What needs to be done
Every line containing the string "corner" is to be copied from the records.

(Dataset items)
• • • • •

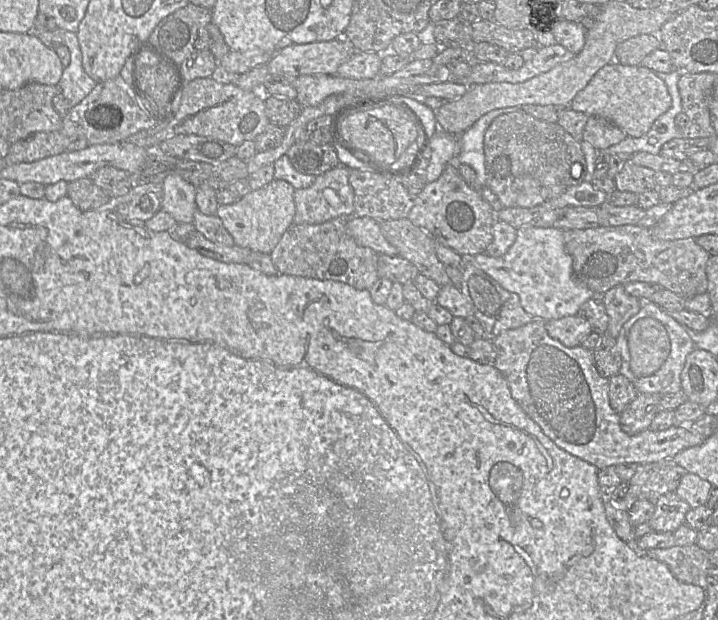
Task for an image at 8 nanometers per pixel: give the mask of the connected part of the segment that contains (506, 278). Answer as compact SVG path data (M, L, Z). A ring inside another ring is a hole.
M521 226L516 240L501 257L481 253L473 257L476 266L508 292L519 296L522 308L534 319L545 321L573 316L595 293L574 274L572 257L565 246L565 231L555 227Z

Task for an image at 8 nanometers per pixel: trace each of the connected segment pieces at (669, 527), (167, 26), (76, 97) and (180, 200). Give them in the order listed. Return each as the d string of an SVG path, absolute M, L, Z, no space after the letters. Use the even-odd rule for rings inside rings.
M668 492L655 502L655 511L648 521L651 529L657 532L674 532L685 522L690 505L676 493Z
M189 3L162 19L152 31L149 41L161 53L180 64L193 52L210 49L207 27L212 22L211 10Z
M62 30L61 37L70 50L71 60L70 64L63 69L58 88L73 107L92 91L97 82L83 68L82 52L76 33Z
M169 174L163 181L162 208L179 224L191 224L196 205L196 187L177 174Z

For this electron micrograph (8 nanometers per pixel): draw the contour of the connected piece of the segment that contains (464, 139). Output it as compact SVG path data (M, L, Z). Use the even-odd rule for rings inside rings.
M520 106L491 110L459 136L458 161L460 164L469 165L475 171L479 188L487 185L483 144L485 132L497 116L516 111L522 111Z

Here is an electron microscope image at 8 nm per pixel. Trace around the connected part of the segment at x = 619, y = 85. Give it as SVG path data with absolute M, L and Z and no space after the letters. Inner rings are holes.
M613 61L601 68L572 100L569 108L588 116L608 120L627 136L640 138L672 105L665 82L655 72L642 66L628 66Z

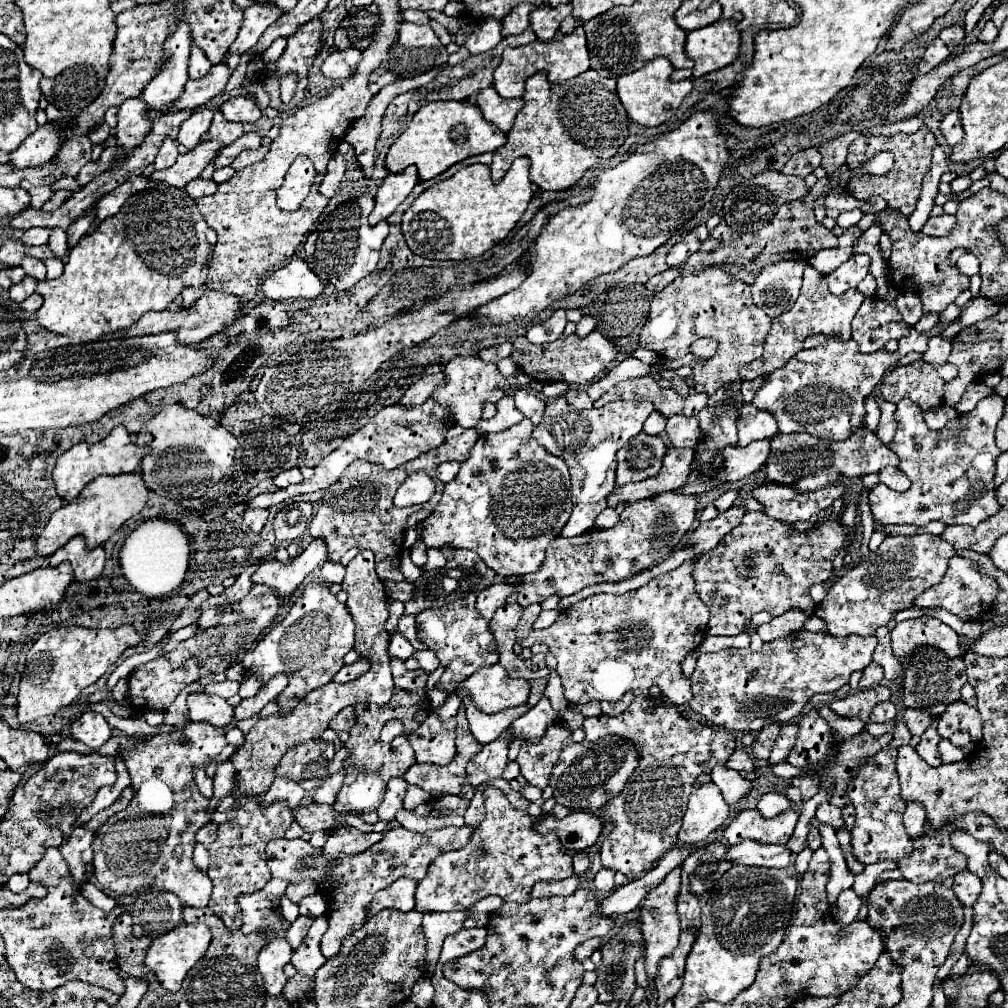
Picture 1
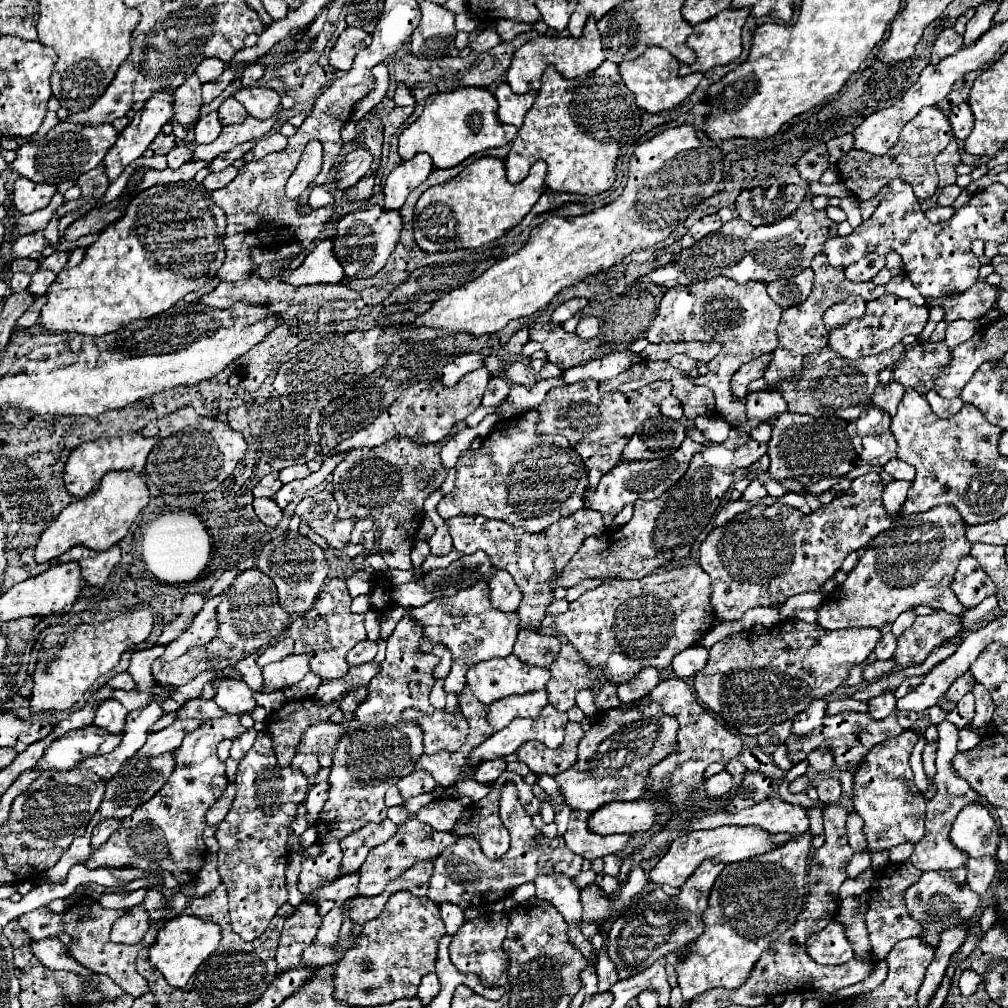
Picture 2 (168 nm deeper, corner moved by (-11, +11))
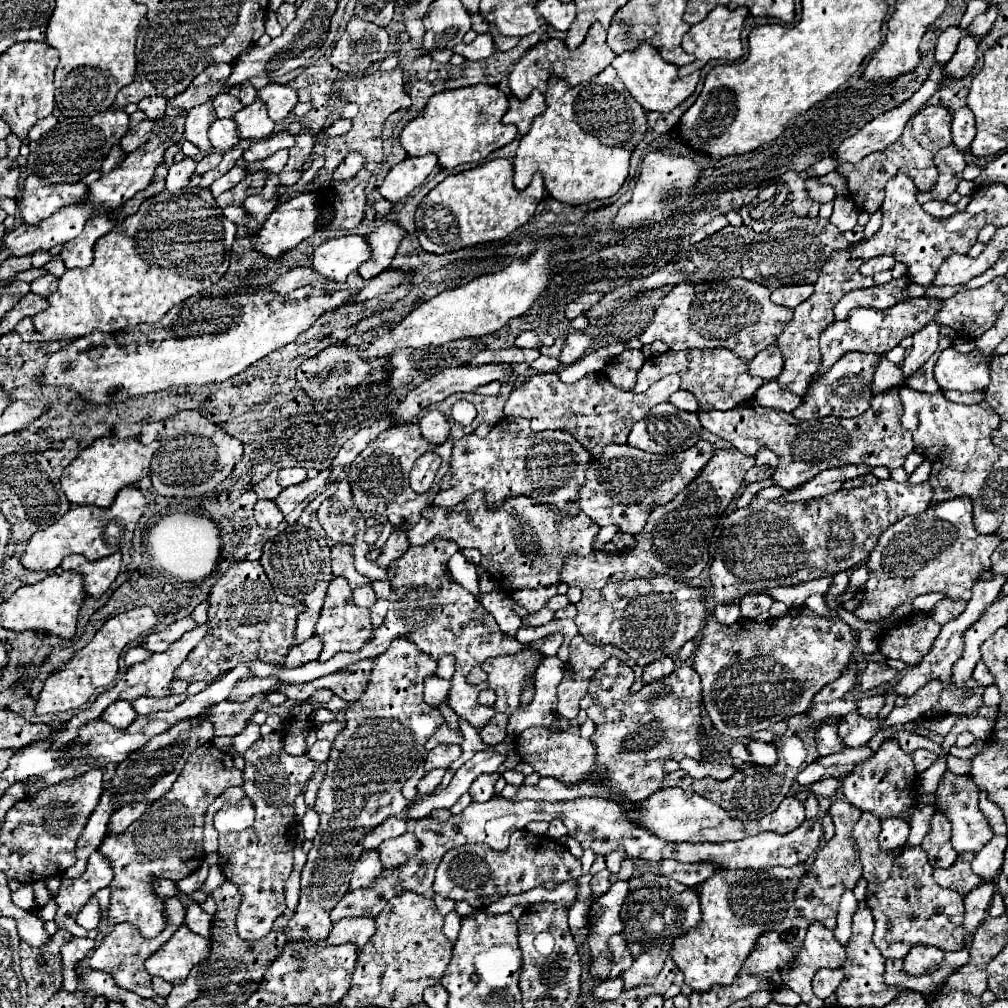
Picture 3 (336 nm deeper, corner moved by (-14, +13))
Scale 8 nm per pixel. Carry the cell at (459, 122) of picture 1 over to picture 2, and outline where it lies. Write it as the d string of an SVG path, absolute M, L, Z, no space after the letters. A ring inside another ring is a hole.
M454 88L450 92L432 94L426 98L422 116L402 132L398 154L402 160L410 160L426 152L436 168L452 168L480 150L504 146L514 140L518 128L502 124L496 112L498 102L486 88Z

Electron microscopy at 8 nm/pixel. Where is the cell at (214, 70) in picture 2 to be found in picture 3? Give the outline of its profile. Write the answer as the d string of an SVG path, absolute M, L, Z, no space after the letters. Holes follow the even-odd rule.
M211 64L199 76L195 76L193 84L207 84L211 80L225 80L231 74L231 64Z

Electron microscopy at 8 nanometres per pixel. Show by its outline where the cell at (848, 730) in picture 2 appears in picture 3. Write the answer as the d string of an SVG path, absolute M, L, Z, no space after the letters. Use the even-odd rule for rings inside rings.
M791 716L787 720L787 732L785 732L785 740L779 738L777 742L773 742L777 746L777 764L771 768L763 768L763 766L745 766L741 770L735 772L733 778L717 782L717 780L695 780L691 776L687 776L687 772L677 770L673 774L667 774L661 782L661 788L675 788L679 786L681 790L691 790L697 792L713 802L717 802L723 810L729 812L731 818L735 820L759 820L767 814L771 814L781 802L783 798L787 798L793 782L797 775L807 768L807 764L815 762L819 758L819 752L815 748L815 728L811 728L807 724L807 716Z

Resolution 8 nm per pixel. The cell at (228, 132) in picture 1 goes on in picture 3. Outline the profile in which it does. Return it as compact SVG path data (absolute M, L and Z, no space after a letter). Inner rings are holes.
M225 92L225 94L219 94L213 98L213 108L215 108L217 118L233 118L243 108L243 104L237 96Z

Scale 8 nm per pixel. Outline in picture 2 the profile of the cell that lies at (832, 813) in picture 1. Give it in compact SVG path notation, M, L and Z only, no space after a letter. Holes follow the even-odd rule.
M828 776L828 778L824 778L818 786L816 786L816 790L818 790L818 798L820 798L820 802L824 802L824 804L836 804L838 800L840 800L840 796L842 796L842 786L840 786L840 780L836 778L836 776Z

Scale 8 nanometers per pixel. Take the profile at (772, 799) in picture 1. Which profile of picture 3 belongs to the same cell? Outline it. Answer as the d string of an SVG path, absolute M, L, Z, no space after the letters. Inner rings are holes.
M811 762L811 764L797 776L797 782L807 788L807 786L811 786L813 782L821 780L823 774L825 774L825 768L823 768L819 762Z

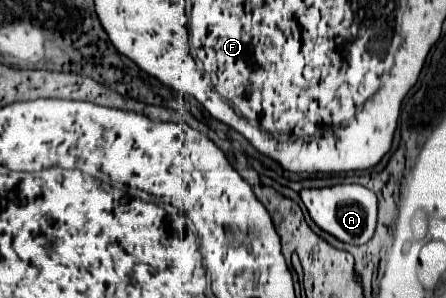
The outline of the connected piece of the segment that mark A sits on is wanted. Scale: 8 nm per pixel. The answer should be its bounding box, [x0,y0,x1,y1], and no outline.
[301,185,377,245]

• • • • •

Expected answer
Picture 2 (168 nm deeper, corner moved by (-11, +11))
Picture 3 (336 nm deeper, corner moved by (-14, +13))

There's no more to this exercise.